#### Records for this task
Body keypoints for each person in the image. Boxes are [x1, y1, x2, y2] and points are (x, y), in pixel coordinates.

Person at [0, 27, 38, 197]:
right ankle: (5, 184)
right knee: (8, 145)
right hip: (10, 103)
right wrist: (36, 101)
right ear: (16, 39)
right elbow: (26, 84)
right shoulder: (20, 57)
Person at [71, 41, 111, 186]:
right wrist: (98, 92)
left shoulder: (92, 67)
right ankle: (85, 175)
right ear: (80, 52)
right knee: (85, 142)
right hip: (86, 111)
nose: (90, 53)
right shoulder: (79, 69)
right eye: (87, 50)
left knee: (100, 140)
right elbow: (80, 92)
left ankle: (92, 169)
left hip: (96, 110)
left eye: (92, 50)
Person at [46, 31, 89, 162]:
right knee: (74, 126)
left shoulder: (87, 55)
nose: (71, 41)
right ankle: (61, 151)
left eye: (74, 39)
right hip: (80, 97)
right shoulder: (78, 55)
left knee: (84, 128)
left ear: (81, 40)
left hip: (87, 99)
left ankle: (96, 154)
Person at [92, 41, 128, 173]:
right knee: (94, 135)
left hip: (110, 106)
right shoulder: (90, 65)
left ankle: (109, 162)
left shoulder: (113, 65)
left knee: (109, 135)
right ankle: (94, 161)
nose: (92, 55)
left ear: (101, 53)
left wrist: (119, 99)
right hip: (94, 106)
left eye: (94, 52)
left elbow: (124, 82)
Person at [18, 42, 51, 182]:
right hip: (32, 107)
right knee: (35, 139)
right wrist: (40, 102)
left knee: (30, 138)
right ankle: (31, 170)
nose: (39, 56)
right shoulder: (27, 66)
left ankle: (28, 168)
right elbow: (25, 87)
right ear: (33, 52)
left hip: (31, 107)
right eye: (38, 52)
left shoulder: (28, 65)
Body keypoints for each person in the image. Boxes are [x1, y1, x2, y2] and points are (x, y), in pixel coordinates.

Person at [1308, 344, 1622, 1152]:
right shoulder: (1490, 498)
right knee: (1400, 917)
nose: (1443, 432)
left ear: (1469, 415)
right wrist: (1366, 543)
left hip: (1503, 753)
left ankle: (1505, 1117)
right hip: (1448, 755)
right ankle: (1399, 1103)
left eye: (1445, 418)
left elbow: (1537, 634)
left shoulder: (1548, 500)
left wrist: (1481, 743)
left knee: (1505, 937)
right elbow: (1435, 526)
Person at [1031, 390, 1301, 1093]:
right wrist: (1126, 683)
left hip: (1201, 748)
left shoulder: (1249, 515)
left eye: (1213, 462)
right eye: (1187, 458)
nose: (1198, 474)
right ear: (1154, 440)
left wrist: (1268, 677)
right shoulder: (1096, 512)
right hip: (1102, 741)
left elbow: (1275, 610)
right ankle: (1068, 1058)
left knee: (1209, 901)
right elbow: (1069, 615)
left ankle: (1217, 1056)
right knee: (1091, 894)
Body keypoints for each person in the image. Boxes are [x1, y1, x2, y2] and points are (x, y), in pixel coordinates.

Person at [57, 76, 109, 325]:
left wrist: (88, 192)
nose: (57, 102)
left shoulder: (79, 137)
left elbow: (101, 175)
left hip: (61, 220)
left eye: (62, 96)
########
=== Task item ===
Your response must consist of all the records, retyped exactly.

=== Reply to the exercise ===
Body keypoints for each person in the image. Boxes are [x1, y1, x2, y2] and points are (x, y), in pixel coordinates.

Person at [0, 27, 38, 197]:
right ankle: (5, 184)
right knee: (8, 145)
right hip: (10, 103)
right wrist: (36, 101)
right ear: (16, 39)
right elbow: (26, 84)
right shoulder: (20, 57)
Person at [71, 41, 111, 186]:
right wrist: (98, 92)
left shoulder: (92, 67)
right ankle: (85, 175)
right ear: (80, 52)
right knee: (85, 142)
right hip: (86, 111)
nose: (90, 53)
right shoulder: (79, 69)
right eye: (87, 50)
left knee: (100, 140)
right elbow: (80, 92)
left ankle: (92, 169)
left hip: (96, 110)
left eye: (92, 50)
Person at [46, 31, 89, 162]:
right knee: (74, 126)
left shoulder: (87, 55)
nose: (71, 41)
right ankle: (61, 151)
left eye: (74, 39)
right hip: (80, 97)
right shoulder: (78, 55)
left knee: (84, 128)
left ear: (81, 40)
left hip: (87, 99)
left ankle: (96, 154)
Person at [92, 41, 128, 173]:
right knee: (94, 135)
left hip: (110, 106)
right shoulder: (90, 65)
left ankle: (109, 162)
left shoulder: (113, 65)
left knee: (109, 135)
right ankle: (94, 161)
nose: (92, 55)
left ear: (101, 53)
left wrist: (119, 99)
right hip: (94, 106)
left eye: (94, 52)
left elbow: (124, 82)
Person at [18, 42, 51, 182]:
right hip: (32, 107)
right knee: (35, 139)
right wrist: (40, 102)
left knee: (30, 138)
right ankle: (31, 170)
nose: (39, 56)
right shoulder: (27, 66)
left ankle: (28, 168)
right elbow: (25, 87)
right ear: (33, 52)
left hip: (31, 107)
right eye: (38, 52)
left shoulder: (28, 65)
Body keypoints for each person in the image. Boxes are [x1, y1, x2, y2] and points are (x, y), in pixel coordinates.

Person at [1308, 344, 1622, 1152]:
right shoulder: (1490, 498)
right knee: (1400, 917)
nose: (1443, 432)
left ear: (1469, 415)
right wrist: (1366, 543)
left hip: (1503, 753)
left ankle: (1505, 1117)
right hip: (1448, 755)
right ankle: (1399, 1103)
left eye: (1445, 418)
left elbow: (1537, 634)
left shoulder: (1548, 500)
left wrist: (1481, 743)
left knee: (1505, 937)
right elbow: (1435, 526)
Person at [1031, 390, 1301, 1093]:
right wrist: (1126, 683)
left hip: (1201, 748)
left shoulder: (1249, 515)
left eye: (1213, 462)
right eye: (1187, 458)
nose: (1198, 474)
right ear: (1154, 440)
left wrist: (1268, 677)
right shoulder: (1096, 512)
right hip: (1102, 741)
left elbow: (1275, 610)
right ankle: (1068, 1058)
left knee: (1209, 901)
right elbow: (1069, 615)
left ankle: (1217, 1056)
right knee: (1091, 894)
Body keypoints for each person in the image. Boxes are [x1, y1, x2, y2] and points are (x, y), in pixel coordinates.

Person at [57, 76, 109, 325]:
left wrist: (88, 192)
nose: (57, 102)
left shoulder: (79, 137)
left elbow: (101, 175)
left hip: (61, 220)
left eye: (62, 96)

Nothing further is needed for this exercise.